One of the primary strategies physicians now use to counterbalance the purchasing power of managed care organizations is to affiliate with each other, said the researchers. The number of physicians in solo practice has declined significantly in the last two decades, while the proportion of young physicians who enter practice as the employee of a medical group or an HMO has increased from one-third to two-thirds, said Harold Luft, PhD, director of the UCSF Institute for Health Policy Studies and co-author of the paper. In addition, physician-hospital organizations have been created either to accept global capitation (a contract in which the insurance company sends one check for a set per-member, per-month fee, regardless of the amount of service provided) or ensure hospitals a steady stream of admissions. However, differences in cultures between medical groups and hospitals have limited the growth of these combined organizations, said to Luft.

Employers have also turned to collective action in the drive to improve quality of care, said the researchers. The Leapfrog Group is a national coalition that includes more than 65 Fortune 500 companies. The group is trying to use its leverage to foster community-wide improvement in the quality of care. The paper cites Leapfrog's involvement with the Michigan Health and Safety coalition, which includes hospitals, health plans, medical groups, employers, unions, and government agencies. "Leapfrog is collaborating with the Michigan Coalition to improve the safety of hospitalized patients and to inform patients and providers about issues involving safety," said Dudley. In addition, employers are less tolerant of managed care organizations that enroll only healthy patients and get rid of sick ones. Some employers are adjusting the premiums they pay to plans, lowering them for plans that have only healthy enrollees and raising them for plans willing to take on the sickest patients, he added.

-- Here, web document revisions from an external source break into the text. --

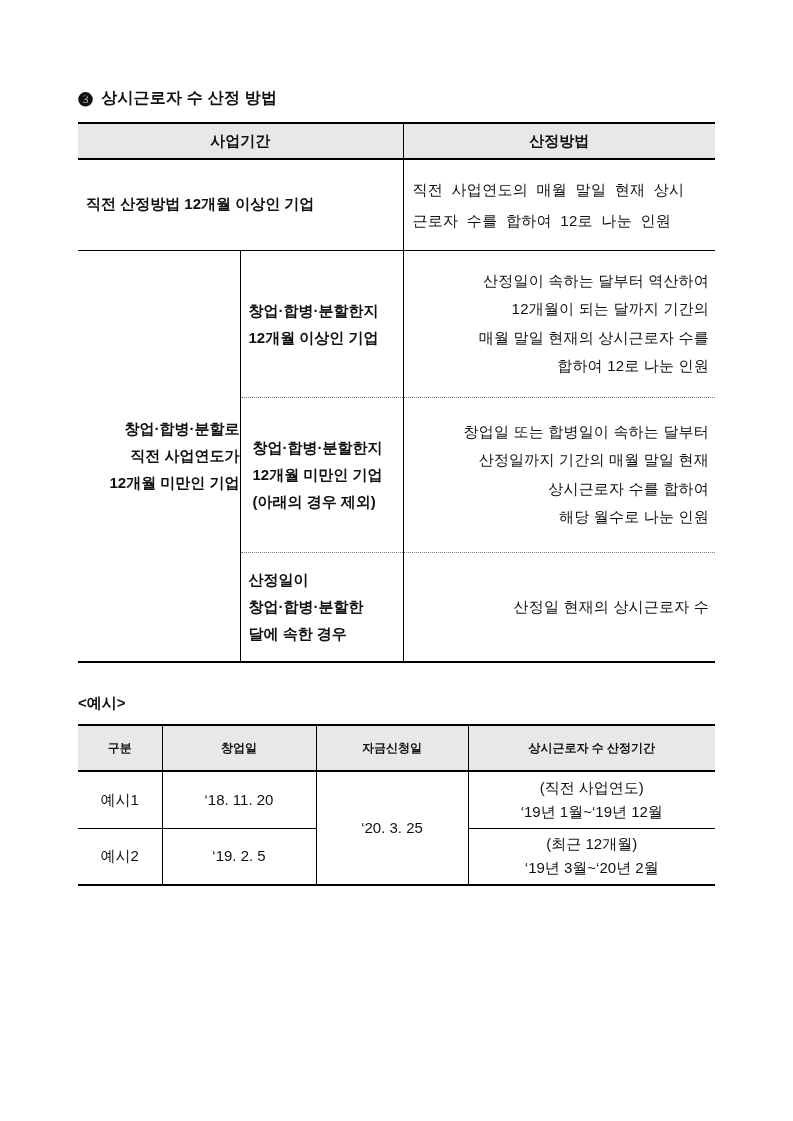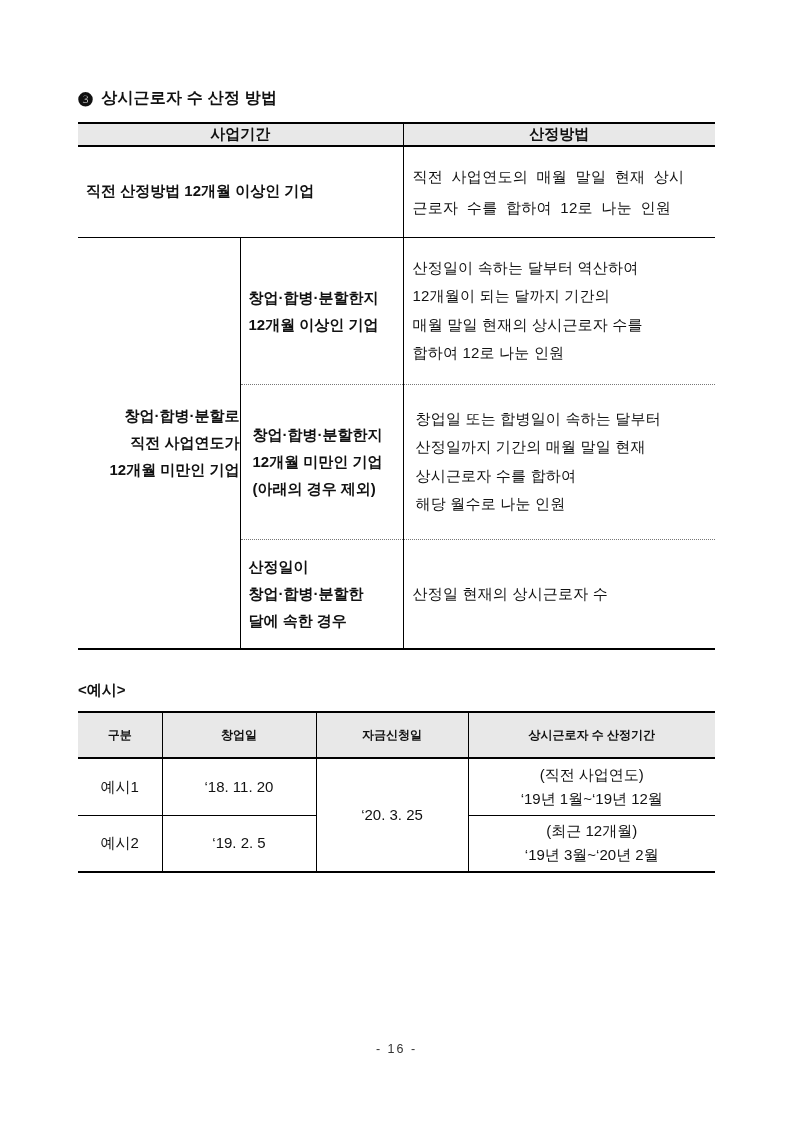--- a/index.html
+++ b/index.html
@@ -51,7 +51,7 @@
     border-bottom: 2.5px solid var(--border);
   }
   table.main th {
-    height: 23px;
+    height: 36px;
     background: var(--header-bg);
     font-size: 15px;
     font-weight: 700;

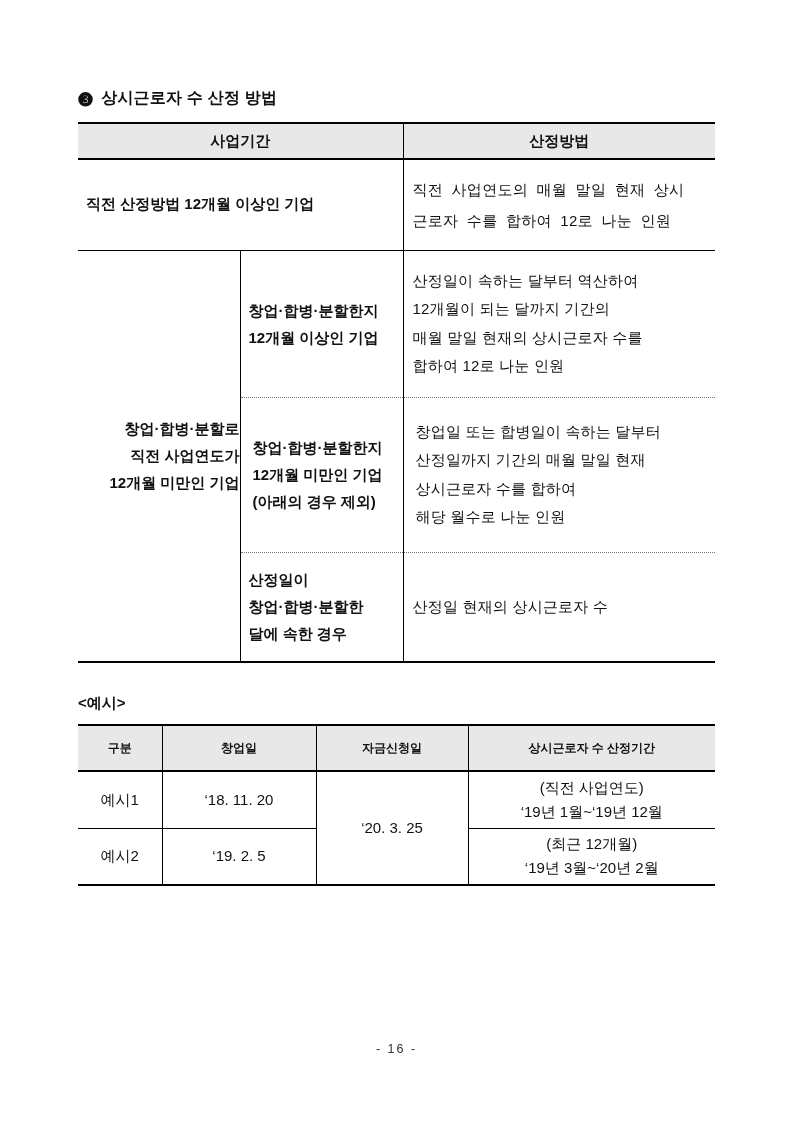--- a/index.html
+++ b/index.html
@@ -98,6 +98,7 @@
     padding: 10px 6px 10px 9px;
     line-height: 28.5px;
     letter-spacing: 0.2px;
+    text-align: right;
   }
   tr.r2a td.cond, tr.r2a td.method { height: 147px; }
   tr.r2b td.cond, tr.r2b td.method { height: 155px; padding-left: 12px; }

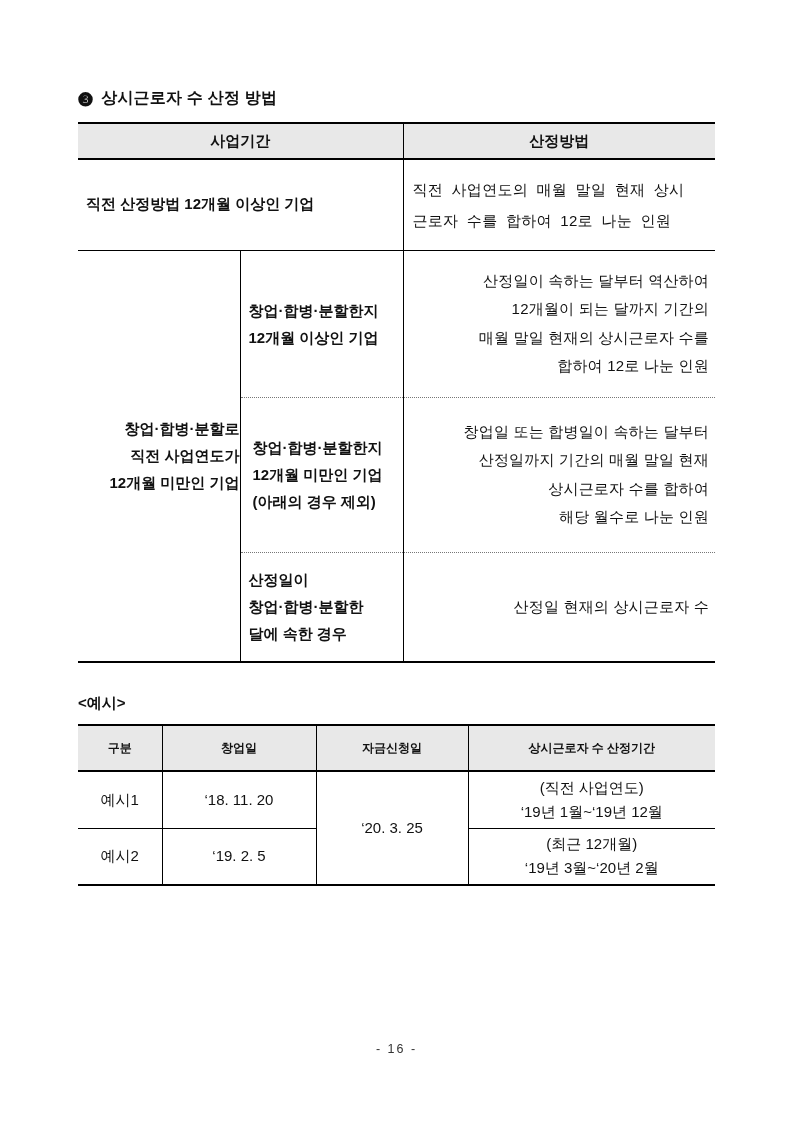--- a/index.html
+++ b/index.html
@@ -239,7 +239,6 @@
 
   </div>
 
-  <div class="footer">- 16 -</div>
 </div>
 
 </body></html>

Some employers are creating direct incentives to improve quality of care. The Central Florida Health Care Coalition, for example, plans to rate the quality of inpatient and outpatient care provided by physicians. The coalition will allow its members to select any physician, but co-payments will be lower if they select providers with high ratings for quality of care.

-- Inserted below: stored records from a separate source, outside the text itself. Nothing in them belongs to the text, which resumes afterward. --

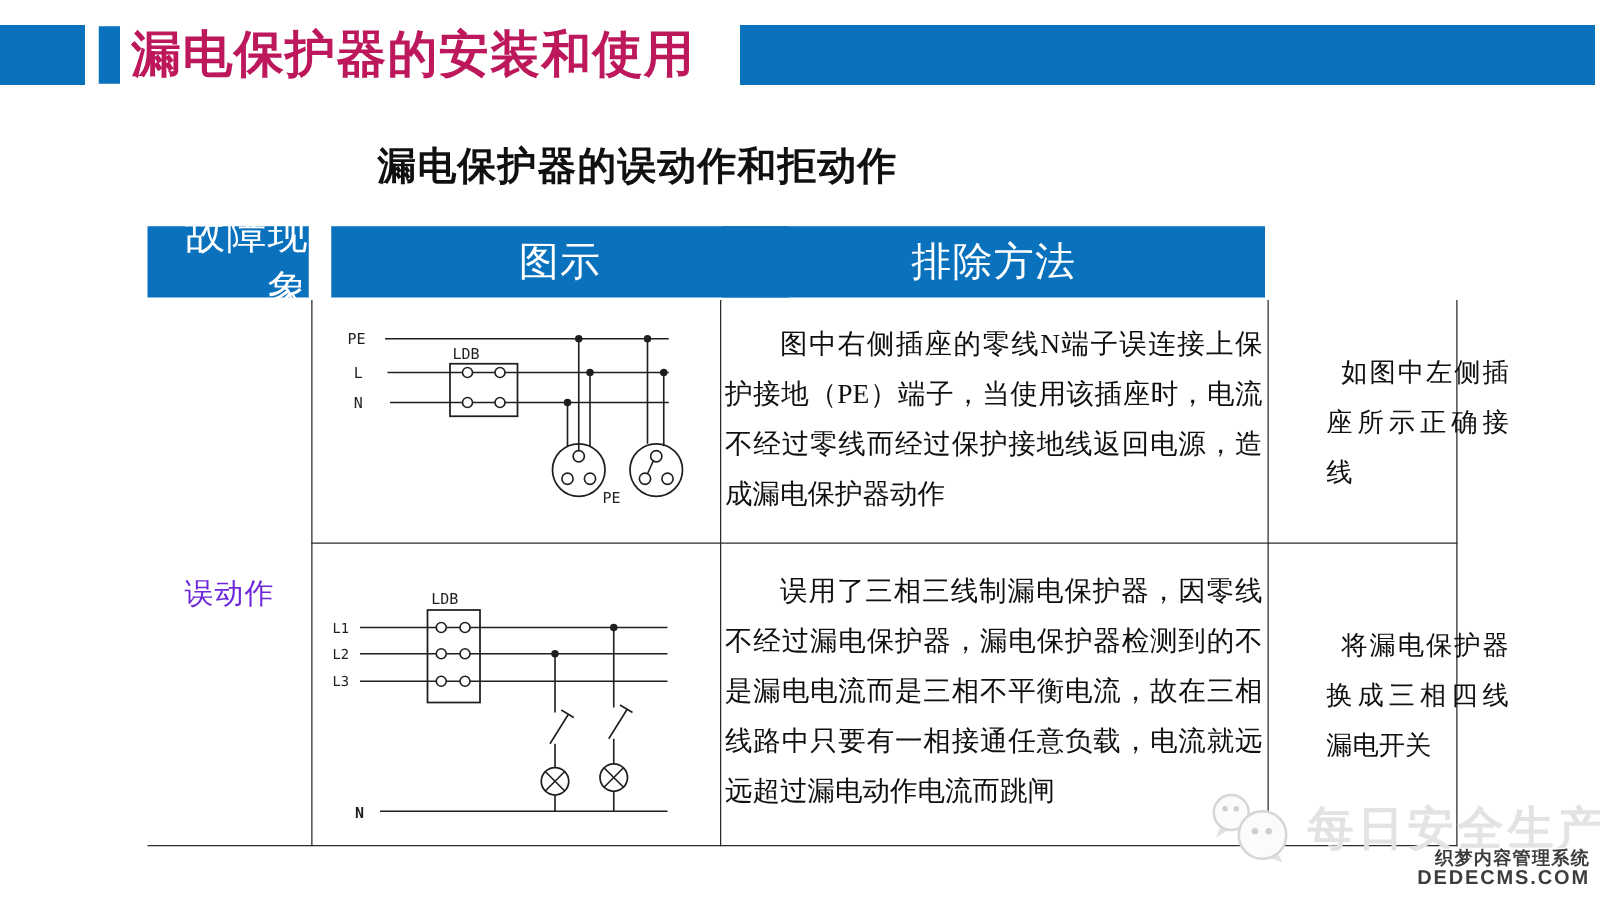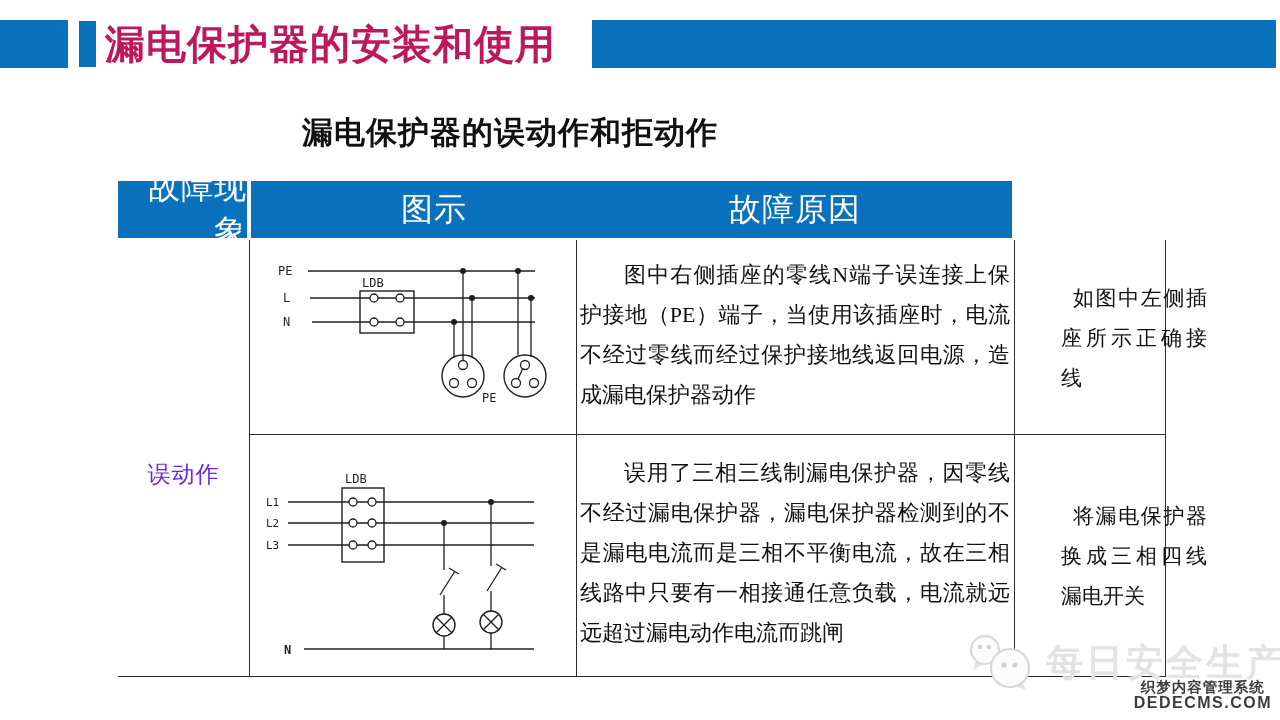--- a/index.html
+++ b/index.html
@@ -22,7 +22,7 @@
   .th{position:absolute;top:181px;height:57px;background:var(--blue);color:#fff;
       font-size:32px;font-weight:normal;display:flex;align-items:center;justify-content:center;
       letter-spacing:1px;text-align:right;}
-  .th1{left:118px;width:129px}.th2{left:251px;width:366px}
+  .th1{left:118px;width:129px}.th2{left:265px;width:366px}
   .th3{left:578px;width:434px}.th4{left:1016px;width:150px}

The UCSF researchers noted that health care is not being transformed in isolation. Health care organizations are using the Internet to disseminate data to patients. For example, the Medicare website can show patients statistics about the quality of care provided by each of the managed care organizations participating in the Medicare program in each patient's zip code. "Furthermore, the cost of an Internet-based system of medical records is falling, making it possible to collect and audit data on quality and risk adjustment less expensively. Thus, the cost of providing incentives for managed care plans to improve the quality of care is falling as well," said Dudley.

In addition to citing the above trends, the paper traces the development of managed care from the 1960s to the present - highlighting not just changes in the financing of health insurance, but also changes in the way medicine is practiced.